=== Begin Enclosure ===
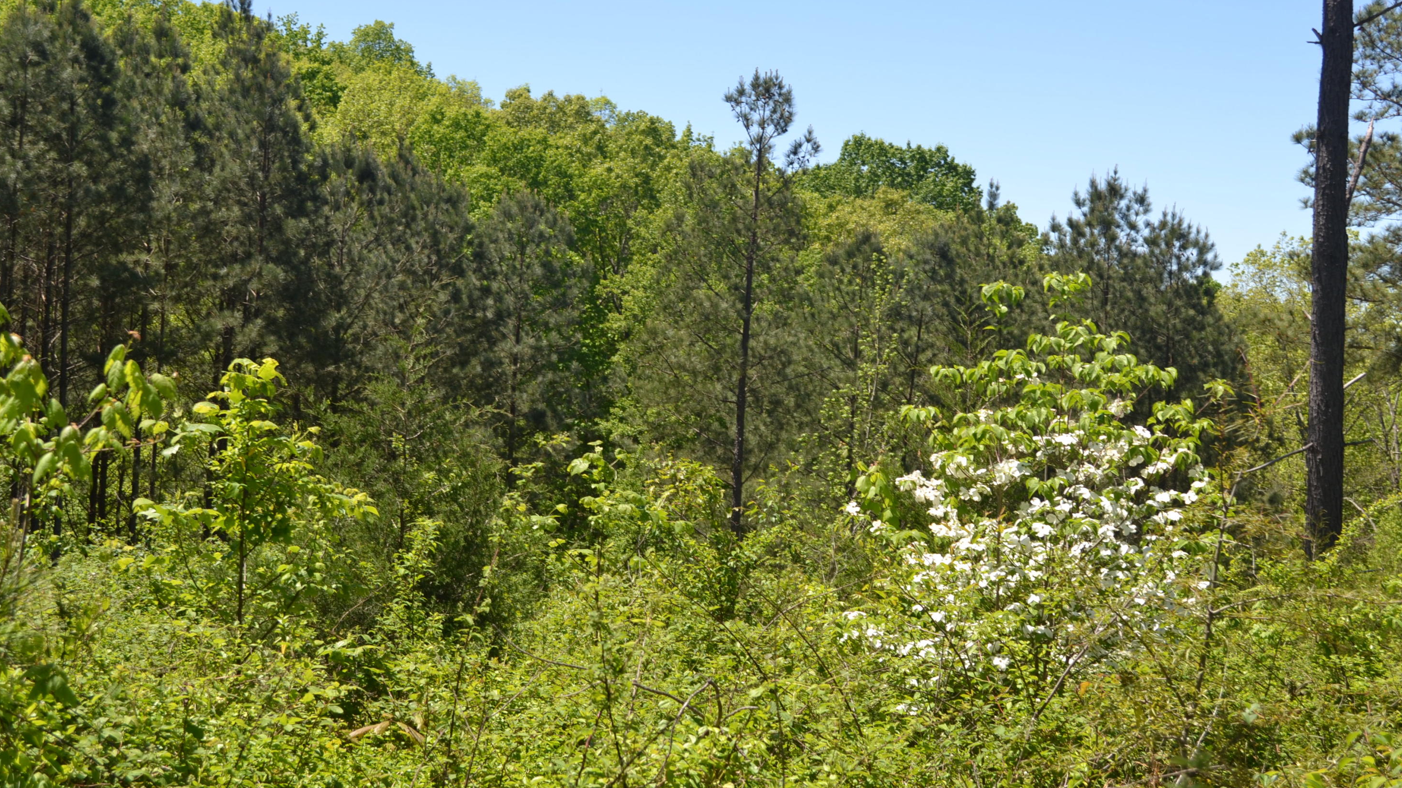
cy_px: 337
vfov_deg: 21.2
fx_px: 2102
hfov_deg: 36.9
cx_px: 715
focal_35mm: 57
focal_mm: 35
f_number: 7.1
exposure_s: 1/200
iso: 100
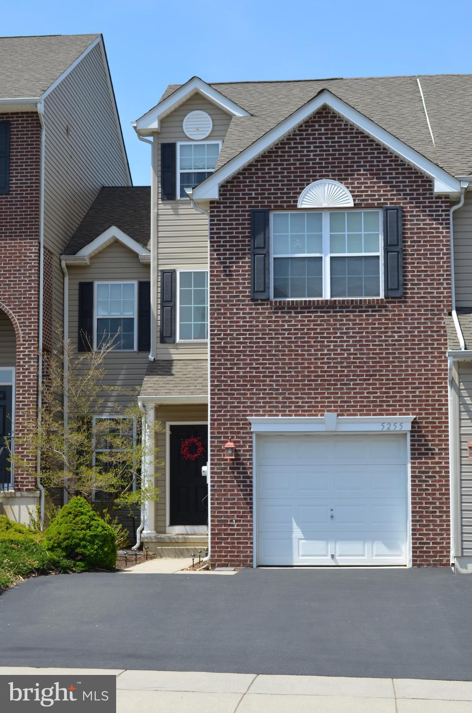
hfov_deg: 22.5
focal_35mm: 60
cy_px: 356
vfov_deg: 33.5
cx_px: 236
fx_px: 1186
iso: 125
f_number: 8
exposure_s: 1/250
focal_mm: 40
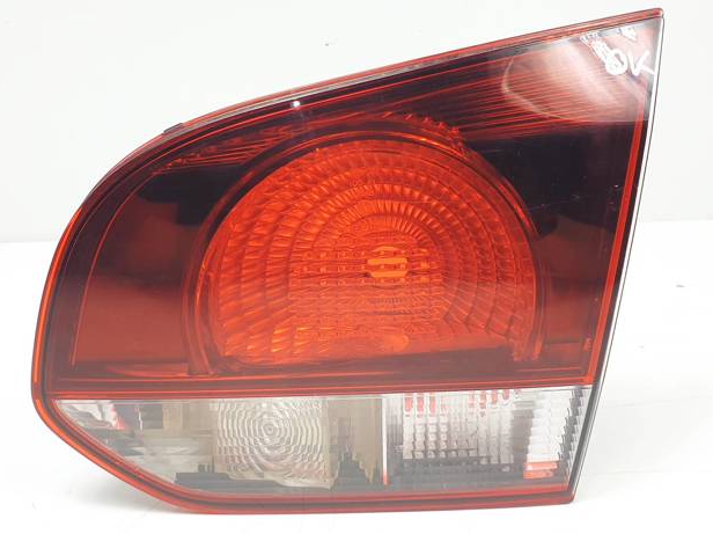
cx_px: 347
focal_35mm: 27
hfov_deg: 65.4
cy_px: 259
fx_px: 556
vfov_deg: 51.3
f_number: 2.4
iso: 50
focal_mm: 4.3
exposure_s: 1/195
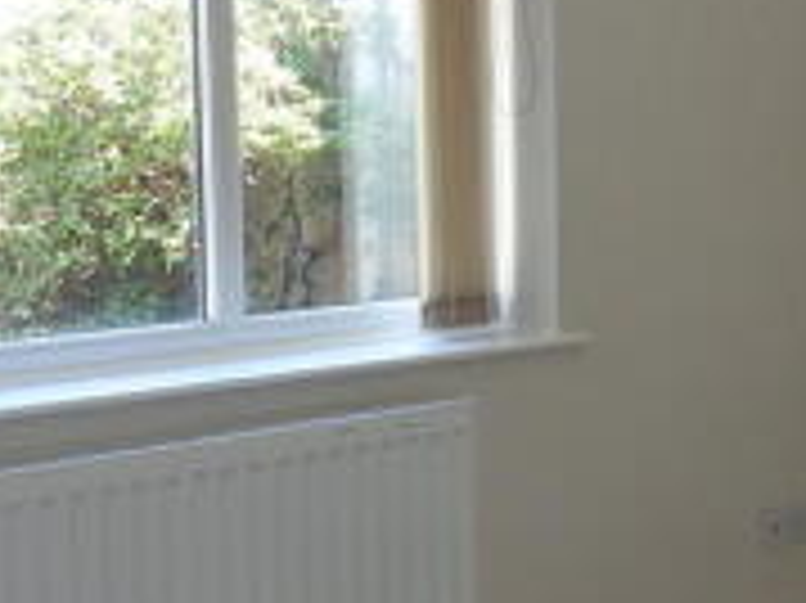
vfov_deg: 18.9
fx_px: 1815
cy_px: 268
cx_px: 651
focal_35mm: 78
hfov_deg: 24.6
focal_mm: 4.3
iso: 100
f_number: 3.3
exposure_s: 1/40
=== End Enclosure ===
Your reply should hold every line of the material, unaltered, and not one picture.

cy_px: 337
vfov_deg: 21.2
fx_px: 2102
hfov_deg: 36.9
cx_px: 715
focal_35mm: 57
focal_mm: 35
f_number: 7.1
exposure_s: 1/200
iso: 100
hfov_deg: 22.5
focal_35mm: 60
cy_px: 356
vfov_deg: 33.5
cx_px: 236
fx_px: 1186
iso: 125
f_number: 8
exposure_s: 1/250
focal_mm: 40
cx_px: 347
focal_35mm: 27
hfov_deg: 65.4
cy_px: 259
fx_px: 556
vfov_deg: 51.3
f_number: 2.4
iso: 50
focal_mm: 4.3
exposure_s: 1/195
vfov_deg: 18.9
fx_px: 1815
cy_px: 268
cx_px: 651
focal_35mm: 78
hfov_deg: 24.6
focal_mm: 4.3
iso: 100
f_number: 3.3
exposure_s: 1/40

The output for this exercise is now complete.